### What you need to do:
Rewrite all of the rows below, replacing every instance of "point_idx" with "point_index" and changing nothing else. Leave the pictures out of your answer.

### Extracted data:
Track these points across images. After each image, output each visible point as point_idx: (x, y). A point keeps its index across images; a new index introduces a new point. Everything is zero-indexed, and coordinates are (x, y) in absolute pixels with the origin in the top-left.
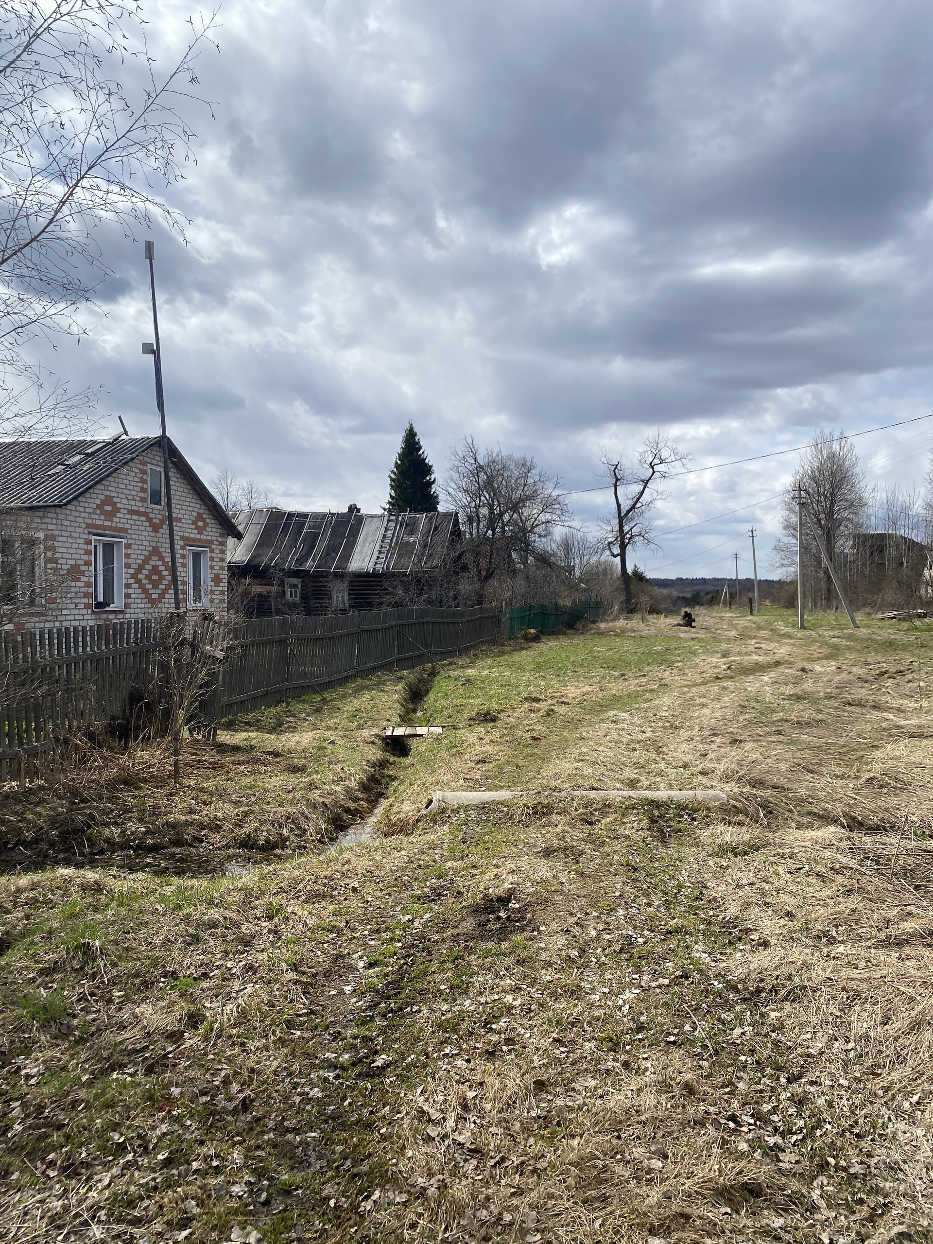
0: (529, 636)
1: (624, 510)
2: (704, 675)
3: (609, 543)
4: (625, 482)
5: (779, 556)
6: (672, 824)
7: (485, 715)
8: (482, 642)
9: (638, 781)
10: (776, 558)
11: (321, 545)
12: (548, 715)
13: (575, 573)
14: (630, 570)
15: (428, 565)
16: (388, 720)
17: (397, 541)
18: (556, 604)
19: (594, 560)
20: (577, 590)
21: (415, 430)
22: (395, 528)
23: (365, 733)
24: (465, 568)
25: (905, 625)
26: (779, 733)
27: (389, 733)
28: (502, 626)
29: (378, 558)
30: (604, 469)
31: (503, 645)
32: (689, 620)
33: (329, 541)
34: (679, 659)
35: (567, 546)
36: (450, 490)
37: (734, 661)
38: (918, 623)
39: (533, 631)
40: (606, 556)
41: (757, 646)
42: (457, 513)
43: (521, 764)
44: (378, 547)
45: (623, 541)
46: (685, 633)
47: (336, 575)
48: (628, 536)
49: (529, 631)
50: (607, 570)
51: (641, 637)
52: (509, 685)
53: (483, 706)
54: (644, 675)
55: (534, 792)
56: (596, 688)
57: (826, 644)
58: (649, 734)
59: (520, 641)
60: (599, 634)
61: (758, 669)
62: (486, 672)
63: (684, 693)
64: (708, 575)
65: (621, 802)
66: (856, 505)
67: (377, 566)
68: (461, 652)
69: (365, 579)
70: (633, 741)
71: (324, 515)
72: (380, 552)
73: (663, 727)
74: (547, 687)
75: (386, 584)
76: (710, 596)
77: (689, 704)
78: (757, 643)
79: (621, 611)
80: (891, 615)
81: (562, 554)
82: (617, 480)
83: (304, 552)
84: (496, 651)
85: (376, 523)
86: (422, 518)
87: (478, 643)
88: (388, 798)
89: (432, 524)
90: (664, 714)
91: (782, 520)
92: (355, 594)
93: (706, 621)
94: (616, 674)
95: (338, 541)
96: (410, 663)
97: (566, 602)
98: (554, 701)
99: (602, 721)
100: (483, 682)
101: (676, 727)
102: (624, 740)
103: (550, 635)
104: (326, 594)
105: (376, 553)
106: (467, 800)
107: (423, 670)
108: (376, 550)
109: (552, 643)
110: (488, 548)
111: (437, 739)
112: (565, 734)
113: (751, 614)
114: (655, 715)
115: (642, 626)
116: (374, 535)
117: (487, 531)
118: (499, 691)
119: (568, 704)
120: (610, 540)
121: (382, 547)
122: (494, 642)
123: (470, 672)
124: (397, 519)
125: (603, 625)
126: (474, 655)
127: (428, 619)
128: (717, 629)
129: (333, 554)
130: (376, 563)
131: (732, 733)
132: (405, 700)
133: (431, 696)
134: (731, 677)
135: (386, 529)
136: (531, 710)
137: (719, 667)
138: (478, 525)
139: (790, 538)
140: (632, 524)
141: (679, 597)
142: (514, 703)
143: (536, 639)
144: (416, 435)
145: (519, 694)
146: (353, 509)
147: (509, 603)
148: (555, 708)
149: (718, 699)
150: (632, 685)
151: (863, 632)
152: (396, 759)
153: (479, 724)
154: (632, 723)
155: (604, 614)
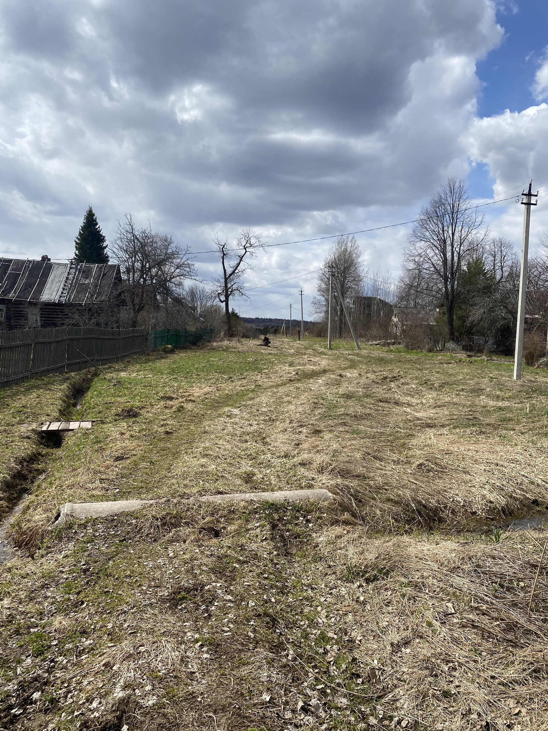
0: (167, 349)
1: (228, 275)
2: (282, 378)
3: (219, 294)
4: (229, 256)
5: (314, 307)
6: (290, 527)
7: (129, 412)
8: (134, 353)
9: (254, 475)
10: (312, 309)
11: (21, 283)
12: (179, 411)
13: (197, 311)
14: (230, 310)
15: (98, 299)
16: (48, 415)
17: (76, 282)
18: (185, 329)
19: (209, 304)
20: (199, 321)
21: (94, 211)
22: (75, 273)
23: (23, 428)
24: (123, 303)
25: (386, 349)
26: (345, 424)
27: (44, 428)
28: (149, 342)
29: (62, 293)
30: (216, 247)
31: (149, 355)
32: (267, 342)
33: (27, 280)
34: (265, 367)
35: (193, 293)
36: (115, 250)
37: (300, 369)
38: (391, 347)
39: (169, 346)
40: (217, 301)
41: (309, 359)
42: (119, 266)
43: (155, 459)
44: (62, 286)
45: (227, 293)
46: (264, 350)
47: (30, 303)
48: (230, 290)
49: (167, 346)
50: (217, 310)
51: (239, 352)
52: (150, 386)
53: (128, 404)
54: (244, 378)
55: (163, 500)
56: (213, 389)
57: (346, 359)
58: (255, 427)
59: (161, 352)
60: (213, 349)
61: (314, 375)
62: (134, 375)
63: (274, 393)
64: (273, 317)
65: (245, 508)
66: (357, 279)
67: (62, 298)
68: (117, 360)
69: (53, 307)
70: (244, 433)
71: (23, 262)
72: (64, 289)
73: (264, 420)
74: (179, 388)
75: (66, 310)
76: (274, 329)
77: (279, 402)
78: (308, 357)
79: (225, 335)
80: (376, 342)
81: (189, 299)
82: (224, 255)
83: (8, 287)
84: (144, 359)
85: (61, 270)
86: (95, 267)
87: (131, 353)
88: (31, 494)
89: (101, 272)
90: (264, 410)
91: (317, 286)
92: (45, 317)
93: (276, 343)
94: (226, 377)
95: (33, 280)
96: (78, 367)
97: (192, 328)
98: (184, 399)
99: (220, 415)
100: (130, 383)
101: (273, 420)
102: (238, 432)
103: (181, 349)
104: (23, 316)
105: (61, 290)
106: (96, 512)
107: (88, 372)
108: (61, 288)
109: (182, 355)
110: (140, 290)
111: (86, 433)
112: (192, 427)
113: (299, 340)
114: (258, 411)
115: (239, 345)
116: (60, 277)
117: (140, 279)
118: (142, 391)
119: (194, 401)
120: (219, 292)
121: (65, 286)
122: (142, 353)
123: (123, 374)
124: (77, 267)
125: (215, 344)
126: (128, 362)
127: (93, 336)
128: (282, 348)
129: (30, 289)
130: (61, 297)
131: (312, 424)
132: (67, 396)
133: (89, 394)
134: (299, 380)
135: (69, 274)
136: (165, 407)
137: (291, 373)
138: (134, 275)
139: (321, 297)
140: (232, 283)
141: (256, 329)
142: (153, 401)
143: (172, 351)
144: (94, 215)
145: (157, 393)
146: (45, 258)
147: (154, 327)
148: (184, 405)
149: (297, 397)
150: (237, 386)
151: (364, 352)
152: (50, 450)
153: (123, 419)
154: (242, 417)
155: (215, 337)
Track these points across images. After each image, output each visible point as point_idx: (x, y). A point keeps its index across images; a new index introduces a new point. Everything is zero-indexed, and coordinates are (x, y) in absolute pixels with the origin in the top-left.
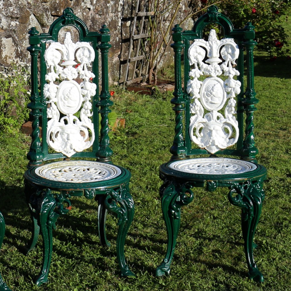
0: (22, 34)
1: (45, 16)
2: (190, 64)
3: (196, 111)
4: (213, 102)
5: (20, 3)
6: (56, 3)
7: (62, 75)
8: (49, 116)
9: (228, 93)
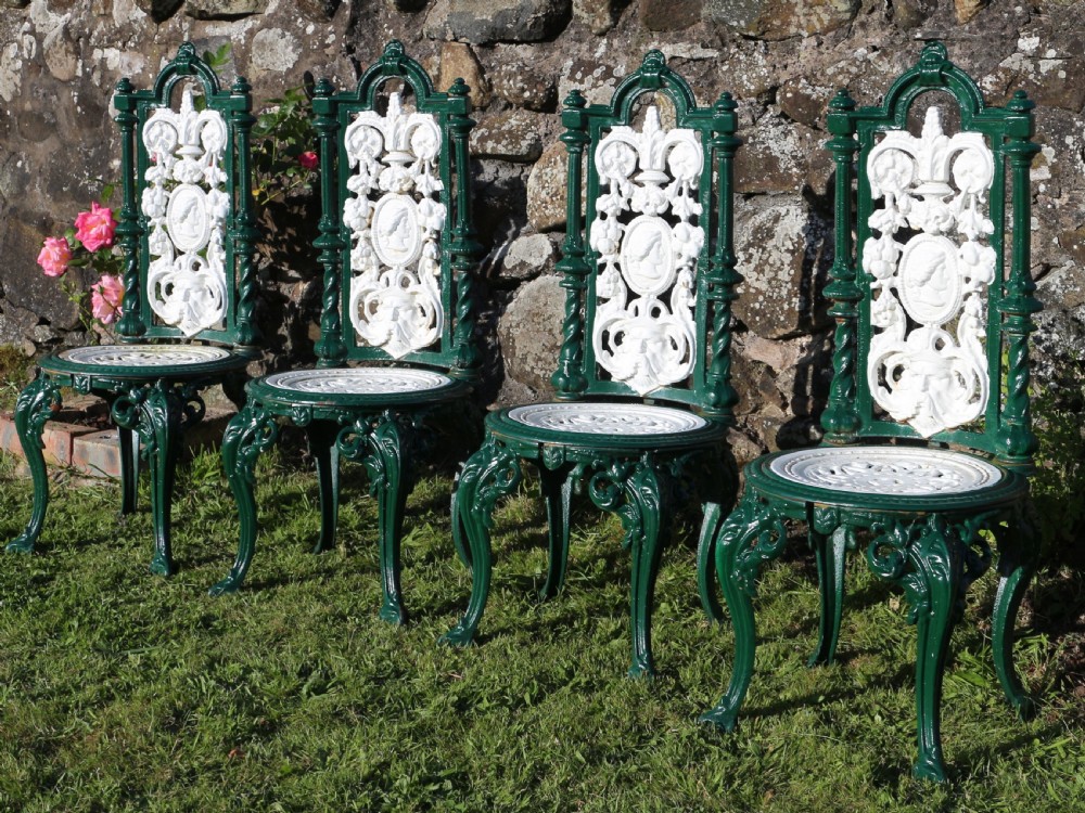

### Reply:
Track these points across images. After each image, output each visible point as point_index: (x, y). A point keeps its index across images; a new index introduces a new point. Everything is zero-indexed, and coordinates are (x, y) in absolute pixels with the origin in the top-left.
0: (529, 636)
1: (624, 510)
2: (704, 675)
3: (609, 543)
4: (625, 482)
5: (779, 556)
6: (672, 824)
7: (485, 715)
8: (482, 642)
9: (638, 781)
10: (776, 558)
11: (321, 545)
12: (548, 715)
13: (575, 573)
14: (630, 570)
15: (428, 565)
16: (388, 720)
17: (397, 541)
18: (556, 604)
19: (594, 560)
20: (577, 590)
21: (415, 430)
22: (395, 528)
23: (365, 733)
24: (465, 568)
25: (905, 625)
26: (779, 733)
27: (389, 733)
28: (502, 626)
29: (378, 558)
30: (604, 469)
31: (503, 645)
32: (689, 620)
33: (329, 541)
34: (679, 659)
35: (567, 546)
36: (450, 490)
37: (734, 661)
38: (918, 623)
39: (533, 631)
40: (606, 556)
41: (757, 646)
42: (457, 513)
43: (521, 764)
44: (378, 547)
45: (623, 541)
46: (685, 633)
47: (336, 575)
48: (628, 536)
49: (529, 631)
50: (607, 570)
51: (641, 637)
52: (509, 685)
53: (483, 706)
54: (644, 675)
55: (534, 792)
56: (596, 688)
57: (826, 644)
58: (649, 734)
59: (520, 641)
60: (599, 634)
61: (758, 669)
62: (486, 672)
63: (684, 693)
64: (708, 575)
65: (621, 802)
66: (856, 505)
67: (377, 566)
68: (461, 652)
69: (365, 579)
70: (633, 741)
71: (324, 515)
72: (380, 552)
73: (663, 727)
74: (547, 687)
75: (386, 584)
76: (710, 596)
77: (689, 704)
78: (757, 643)
79: (621, 611)
80: (891, 615)
81: (562, 554)
82: (617, 480)
83: (304, 552)
84: (496, 651)
85: (376, 523)
86: (422, 518)
87: (478, 643)
88: (388, 798)
89: (432, 524)
90: (664, 714)
91: (782, 520)
92: (355, 594)
93: (706, 621)
94: (616, 674)
95: (338, 541)
96: (410, 663)
97: (566, 602)
98: (554, 701)
99: (602, 721)
100: (483, 682)
101: (676, 727)
102: (624, 740)
103: (550, 635)
104: (326, 594)
105: (376, 553)
106: (467, 800)
107: (423, 670)
108: (376, 550)
109: (552, 643)
110: (488, 548)
111: (437, 739)
112: (565, 734)
113: (751, 614)
114: (655, 715)
115: (642, 626)
116: (374, 535)
117: (487, 531)
118: (499, 691)
119: (568, 704)
120: (610, 540)
121: (382, 547)
122: (494, 642)
123: (470, 672)
124: (397, 519)
125: (603, 625)
126: (474, 655)
127: (428, 619)
128: (717, 629)
129: (333, 554)
130: (376, 563)
131: (732, 733)
132: (405, 700)
133: (431, 696)
134: (731, 677)
135: (386, 529)
136: (531, 710)
137: (719, 667)
138: (478, 525)
139: (790, 538)
140: (632, 524)
141: (679, 597)
142: (514, 703)
143: (536, 639)
144: (416, 435)
145: (519, 694)
146: (353, 509)
147: (509, 603)
148: (555, 708)
149: (718, 699)
150: (632, 685)
151: (863, 632)
152: (396, 759)
153: (479, 724)
154: (632, 723)
155: (604, 614)
0: (167, 349)
1: (228, 275)
2: (282, 378)
3: (219, 294)
4: (229, 256)
5: (314, 307)
6: (290, 527)
7: (129, 412)
8: (134, 353)
9: (254, 475)
10: (312, 309)
11: (21, 283)
12: (179, 411)
13: (197, 311)
14: (230, 310)
15: (98, 299)
16: (48, 415)
17: (76, 282)
18: (185, 329)
19: (209, 304)
20: (199, 321)
21: (94, 211)
22: (75, 273)
23: (23, 428)
24: (123, 303)
25: (386, 349)
26: (345, 424)
27: (44, 428)
28: (149, 342)
29: (62, 293)
30: (216, 247)
31: (149, 355)
32: (267, 342)
33: (27, 280)
34: (265, 367)
35: (193, 293)
36: (115, 250)
37: (300, 369)
38: (391, 347)
39: (169, 346)
40: (217, 301)
41: (309, 359)
42: (119, 266)
43: (155, 459)
44: (62, 286)
45: (227, 293)
46: (264, 350)
47: (30, 303)
48: (230, 290)
49: (167, 346)
50: (217, 310)
51: (239, 352)
52: (150, 386)
53: (128, 404)
54: (244, 378)
55: (163, 500)
56: (213, 389)
57: (346, 359)
58: (255, 427)
59: (161, 352)
60: (213, 349)
61: (314, 375)
62: (134, 375)
63: (274, 393)
64: (273, 317)
65: (245, 508)
66: (357, 279)
67: (62, 298)
68: (117, 360)
69: (53, 307)
70: (244, 433)
71: (23, 262)
72: (64, 289)
73: (264, 420)
74: (179, 388)
75: (66, 310)
76: (274, 329)
77: (279, 402)
78: (308, 357)
79: (225, 335)
80: (376, 342)
81: (189, 299)
82: (224, 255)
83: (8, 287)
84: (144, 359)
85: (61, 270)
86: (95, 267)
87: (131, 353)
88: (31, 494)
89: (101, 272)
90: (264, 410)
91: (317, 286)
92: (45, 317)
93: (276, 343)
94: (226, 377)
95: (33, 280)
96: (78, 367)
97: (192, 328)
98: (184, 399)
99: (220, 415)
100: (130, 383)
101: (273, 420)
102: (238, 432)
103: (181, 349)
104: (23, 316)
105: (61, 290)
106: (96, 512)
107: (88, 372)
108: (61, 288)
109: (182, 355)
110: (140, 290)
111: (86, 433)
112: (192, 427)
113: (299, 340)
114: (258, 411)
115: (239, 345)
116: (60, 277)
117: (140, 279)
118: (142, 391)
119: (194, 401)
120: (219, 292)
121: (65, 286)
122: (142, 353)
123: (123, 374)
124: (77, 267)
125: (215, 344)
126: (128, 362)
127: (93, 336)
128: (282, 348)
129: (30, 289)
130: (61, 297)
131: (312, 424)
132: (67, 396)
133: (89, 394)
134: (299, 380)
135: (69, 274)
136: (165, 407)
137: (291, 373)
138: (134, 275)
139: (321, 297)
140: (232, 283)
141: (256, 329)
142: (153, 401)
143: (172, 351)
144: (94, 215)
145: (157, 393)
146: (45, 258)
147: (154, 327)
148: (184, 405)
149: (297, 397)
150: (237, 386)
151: (364, 352)
152: (50, 450)
153: (123, 419)
154: (242, 417)
155: (215, 337)
Track these points across images. After each image, output each visible point as point_index: (x, y). A point keeps its index across images; a new index introduces a new point. Everything is zero-indexed, and coordinates are (x, y) in absolute pixels with the origin in the top-left.
0: (22, 34)
1: (45, 16)
2: (190, 64)
3: (196, 111)
4: (213, 102)
5: (20, 3)
6: (56, 3)
7: (62, 75)
8: (49, 116)
9: (228, 93)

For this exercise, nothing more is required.